This morning I saw Rod Dreher highlight this speech given this month by New York Times columnist David Brooks. As Dreher says, the entire speech is worth every second you’ll spend reading it.
Brooks gives something of a meditation on spirituality and the Christian story of humanity. As is true of his work at the Times, Brooks’ great gift is elevating the reader to moral and philosophical heights with plain but illuminating human insight. His perceptiveness of the spirit of the age and application of Christian truth to it is that best kind of writing: The kind that makes you think, “Well of course that’s obvious! Now why didn’t I think of that?”
His speech to The Gathering is quiet fire. Here’s a highlight, in which Brooks discusses what an 20th century rabbi meant by human nature’s “two Adams.”
Adam One is the external résumé. Career-oriented. Ambitious. External.
Adam Two is the internal Adam. Adam Two wants to embody certain moral qualities to have a serene, inner character, a quiet but solid sense of right and wrong, not only to do good but to be good, to sacrifice to others, to be obedient to a transcendent truth, to have an inner soul that honors God, creation and our possibilities
Adam One wants to conquer the world. Adam Two wants to obey a calling and serve the world. Adam One asks. “How things work?” Adam Two asks, “Why things exist and what we’re her for?”
Adam One wants to venture forth. Adam Two wants to return to roots.
Adam One’s motto is “Success.”
Adam Two’s motto is “Charity. Love. Redemption.”
So the secular world is a world that nurtures Adam One, and leaves Adam Two inarticulate.
The competition to succeed in the Adam One world is so intense, there’s often very little time for anything else. Noise and fast, shallow communication makes it harder to hear the quieter sounds that emanate from our depths.
We live in a culture that teaches us to be assertive, to brand ourselves to get likes on Facebook, and it’s hard to have that humility and inner confrontation which is necessary for a healthy Adam Two life.
And the problem is that I have learned over the course of my life that if you’re only Adam One, you turn into a shrewd animal whose adept at playing games and begins to treat life as a game.

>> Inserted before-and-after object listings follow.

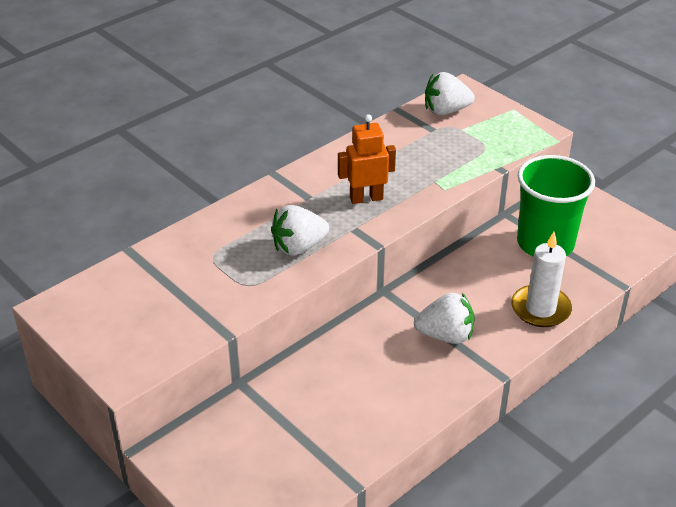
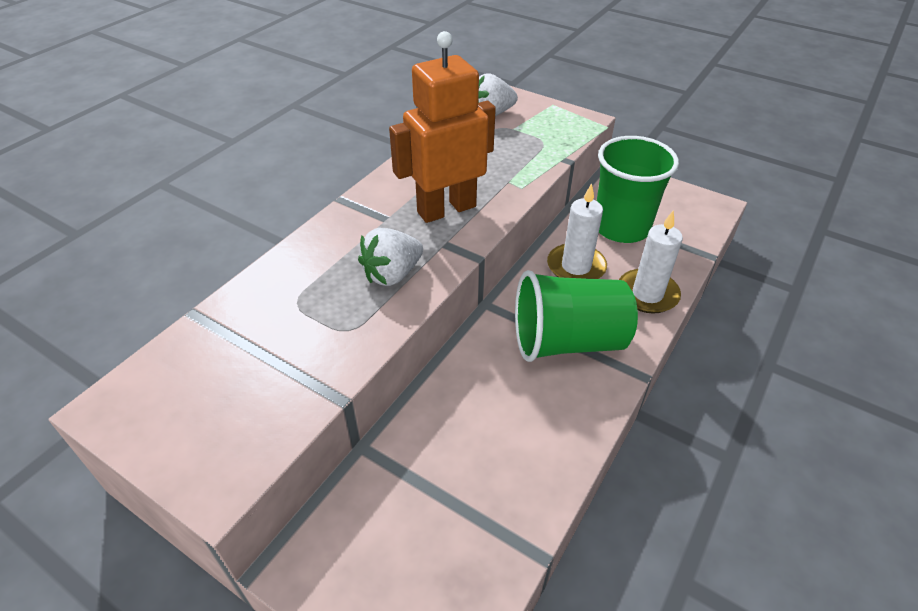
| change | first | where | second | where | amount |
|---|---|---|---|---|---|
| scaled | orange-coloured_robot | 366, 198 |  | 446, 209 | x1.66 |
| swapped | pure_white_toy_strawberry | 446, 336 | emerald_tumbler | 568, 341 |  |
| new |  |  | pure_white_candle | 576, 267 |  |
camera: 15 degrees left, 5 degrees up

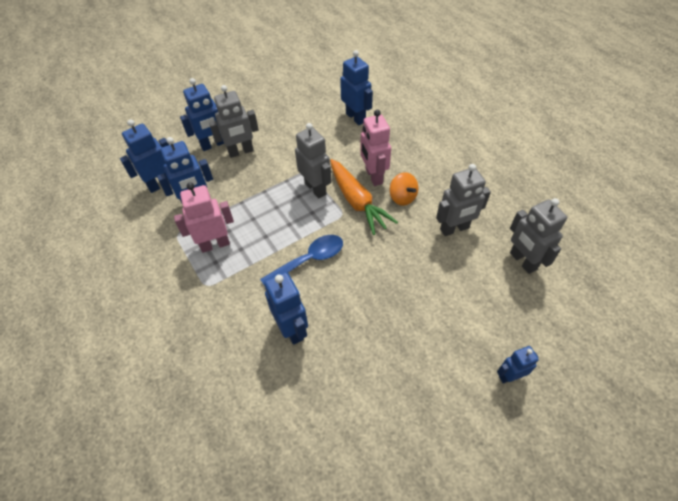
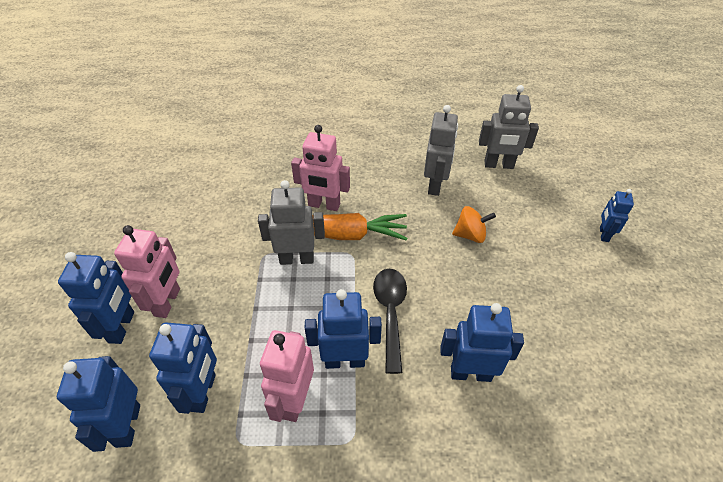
| change | first | where | second | where | amount |
|---|---|---|---|---|---|
| shifted | cobalt_robot | 355, 117 |  | 345, 360 |  |
| repainted | ash-grey_robot | 241, 152 | rosy_robot | 168, 302 |  |
| shifted | orange-coloured_whirligig | 402, 197 |  | 470, 235 |  |
| repainted | cobalt_tablespoon | 309, 260 | jet-black_tablespoon | 390, 313 |  |
camera: 60 degrees left, 5 degrees down

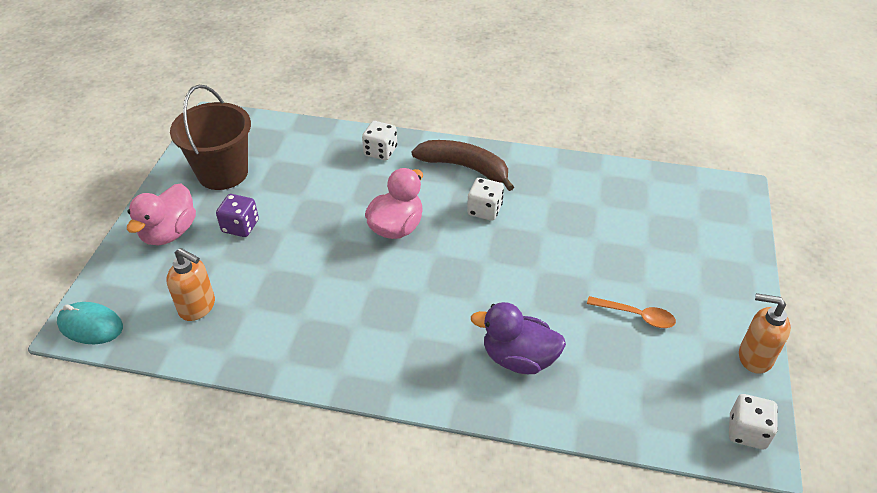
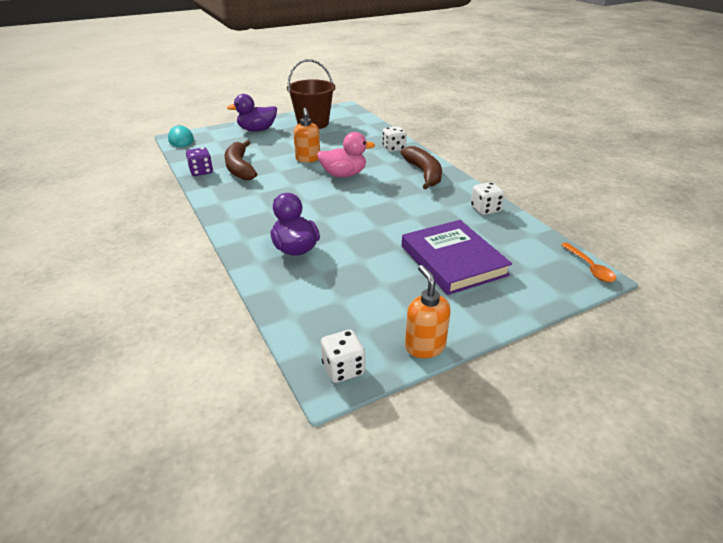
| change | first | where | second | where | amount |
|---|---|---|---|---|---|
| shifted | pure_white_dice | 484, 210 |  | 485, 209 |  |
| repainted | rosy_duck | 169, 233 | royal_purple_duck | 257, 130 |  |
| shifted | royal_purple_dice | 240, 226 |  | 201, 172 |  |
| shifted | orange-coloured_soap_pump | 198, 307 |  | 308, 159 |  |
| shifted | orange-coloured_tablespoon | 636, 315 |  | 589, 267 |  |
| new |  |  | brown_toy_banana | 239, 168 |  |
| new |  |  | royal_purple_hardcover | 453, 260 |  |
camera: 50 degrees right, 10 degrees down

You live with an unconscious boredom, not really loving, not really attached to a moral purpose that gives life worth. You settle into a sort-of self-satisfied moral mediocrity. You grade yourself on a forgiving curve. You follow your desires wherever they take you. You approve of yourself as long as people seem to like you. And you end up slowly turning the core piece of yourself into something less desirable than what you wanted. And you notice this humiliating gap between your actual self and your desired self.